→ **READING TEXT**
——
Should I stay or juss give up?!

@Fairygrl (348)
United States
October 8, 2008 2:45pm CST
Hi mylotters!!! Latelt Ive been thinking a lot about my relationship. Ive been in a relationship for awhile now an I love my boyfriend a lot. But hes just so different. He doesnt talk much. He only feels if the bills are paid what is there to talk about? Im a very talkative person. I love to sit back an converse. Itsa like everytime I try to talk to him theres some kind of attitude!! Why? Im gettin so tired.. He dont like to do anything he likes to stay in the house an watch sports center... Or baseball when theres a game. Well im totally opposite. I like to have fun an go out. You know the normal girl thing... Im hjust so confused I dont know what to do anymore. Hes just so miserable. Im goin out of town tomorrow an now he has an even worst attitude... It sucks... I have to I have no choice its for a job an Im tired of depending on everyone else.. I like to have my own money an do for myself.. Im just fed up I dont know what to do.. I love him an Ive tried to tell him but it doesnt work maybe I should spend sometime away from him.. Please Im begging yah give me some advice...
2 people like this
26 responses
@ladym33 (10979)
• United States
18 Oct 08
All I can really say that it is unlikely that either of you are going to change. You have to decide if this is something that you can deal with in the long term or not. Think 1 or 2 years down the road or longer, is this how you want to be, is this how you want your relationship to be? You have to decide this for yourself. Can you be happy with him the way he is or is it to miserable to bear? Best of luck with your decision.
@Fairygrl (348)
• United States
18 Oct 08
Hey.. Thanks for your response.. YOu know your right we both have to change to make it right... /and were working on it.. It has been great lataly thanks
@ganda8831 (816)
• Philippines
17 Oct 08
You should have a heart to heart talk with your boyfriend. If this goes on for a longer time, I think your love for each other will die down. You will fall out of love with him. And that would be more hurtful for both of you. If you're getting bored with the relationship and feel that it's more of a negative thing for you, by all means end it. You cant hang on to something that's bringing you down.
@Fairygrl (348)
• United States
18 Oct 08
Thanks for you response.. Since then I have had a talk an we decided we both need to change some things.. Thanks again an happy mylotting
9 Oct 08
This is pretty tough, being exact opposites. I think that this should be decided if you still have a feeling with him or not. If you don't, then you better say that to him. There is no point having to try and stay with him if he gets you fed up. It will be a pity if you have had a relationship with him for a long time, when you have to give up. Its certainly not a good thing. You should try check him up with a experienced psychologist, but it might not be necessary, depends on you.
——
(Entries from a dataset)
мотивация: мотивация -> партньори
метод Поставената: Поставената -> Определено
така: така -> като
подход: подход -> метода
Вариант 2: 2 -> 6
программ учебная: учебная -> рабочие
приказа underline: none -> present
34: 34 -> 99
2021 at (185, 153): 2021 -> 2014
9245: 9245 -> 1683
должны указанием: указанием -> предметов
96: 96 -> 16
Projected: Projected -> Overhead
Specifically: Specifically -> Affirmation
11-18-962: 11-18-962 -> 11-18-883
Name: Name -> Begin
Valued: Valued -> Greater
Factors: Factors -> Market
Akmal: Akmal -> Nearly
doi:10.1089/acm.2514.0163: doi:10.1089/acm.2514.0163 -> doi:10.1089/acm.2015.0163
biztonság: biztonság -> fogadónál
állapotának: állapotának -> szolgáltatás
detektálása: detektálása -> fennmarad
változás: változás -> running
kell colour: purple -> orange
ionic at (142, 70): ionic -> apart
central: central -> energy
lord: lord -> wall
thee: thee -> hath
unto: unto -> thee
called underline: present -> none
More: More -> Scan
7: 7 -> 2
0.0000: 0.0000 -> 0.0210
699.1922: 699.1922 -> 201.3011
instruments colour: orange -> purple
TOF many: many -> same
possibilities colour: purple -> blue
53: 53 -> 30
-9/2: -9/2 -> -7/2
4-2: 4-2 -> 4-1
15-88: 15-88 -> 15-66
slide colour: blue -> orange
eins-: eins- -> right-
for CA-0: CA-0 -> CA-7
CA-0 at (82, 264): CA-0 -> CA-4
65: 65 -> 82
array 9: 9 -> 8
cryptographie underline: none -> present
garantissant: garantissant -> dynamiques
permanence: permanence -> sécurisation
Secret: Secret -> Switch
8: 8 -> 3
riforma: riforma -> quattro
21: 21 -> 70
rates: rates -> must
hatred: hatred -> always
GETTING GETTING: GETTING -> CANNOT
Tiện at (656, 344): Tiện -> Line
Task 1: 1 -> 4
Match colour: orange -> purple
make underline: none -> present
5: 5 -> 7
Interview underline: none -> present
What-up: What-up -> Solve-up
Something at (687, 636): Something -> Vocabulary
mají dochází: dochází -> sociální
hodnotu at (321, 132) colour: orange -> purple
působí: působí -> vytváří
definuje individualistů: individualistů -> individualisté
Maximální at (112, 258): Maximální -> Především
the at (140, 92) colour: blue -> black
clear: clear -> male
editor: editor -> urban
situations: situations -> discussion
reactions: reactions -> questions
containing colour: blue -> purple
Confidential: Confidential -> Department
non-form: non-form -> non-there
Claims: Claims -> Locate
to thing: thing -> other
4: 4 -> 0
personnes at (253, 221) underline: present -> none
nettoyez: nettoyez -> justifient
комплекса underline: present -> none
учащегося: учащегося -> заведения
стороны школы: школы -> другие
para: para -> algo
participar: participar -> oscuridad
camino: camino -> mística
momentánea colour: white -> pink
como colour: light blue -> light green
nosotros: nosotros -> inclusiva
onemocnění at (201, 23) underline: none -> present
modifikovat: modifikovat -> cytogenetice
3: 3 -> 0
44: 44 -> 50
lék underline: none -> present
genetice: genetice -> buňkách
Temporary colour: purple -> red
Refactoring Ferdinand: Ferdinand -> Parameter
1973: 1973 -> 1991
——
→ **WHAT TO DO**
a) Return the passage of the relationship advice thread that starts at "2 people like" and ends at "with your decision.", word for word.
b) Carry the relationship advice thread further from the point where it stops.

→ **TASK-BY-TASK OUTPUTS**
a)
2 people like this
26 responses
@ladym33 (10979)
• United States
18 Oct 08
All I can really say that it is unlikely that either of you are going to change. You have to decide if this is something that you can deal with in the long term or not. Think 1 or 2 years down the road or longer, is this how you want to be, is this how you want your relationship to be? You have to decide this for yourself. Can you be happy with him the way he is or is it to miserable to bear? Best of luck with your decision.

b)
9 Oct 08
Forgot one thing. Good luck! I really hope that you could get this solved and be happy!
@lavendar (99)
• United States
9 Oct 08
Hi, Fairygirl Don't make yourself so upset! First of all, you should consider what kind of boyfriend you would like to have? Second, does your current boyfriend satify all your requirement? From your description, you two are different types, you are open and active; and he is introverted, if you love him, you should love him all, including his deficiencies, or else you should give up! Good luch with your life!
• China
9 Oct 08
if you really love him ,you should hove him all~
• United States
9 Oct 08
Fairygrl- Normally the whole "opposites atract" thing does work, but when a really outgoing person ends up in a relationship with non-outgoing person things dont tend to work out. You want to go out he doesnt. Sounds like to me that this is not going to go anywhere. People who normally dont do much, have no social life, rather sit at home and watch movies or whatever will never change. Spending time away from him will not make things better. He might get the idea your cheating on him. Its difficult but the best thing to do is go your seperate ways. Otherwise, try and find out things he likes to do. Do things that he thinks is fun for awhile, and maybe that will get him out of his shell. Either way good luck.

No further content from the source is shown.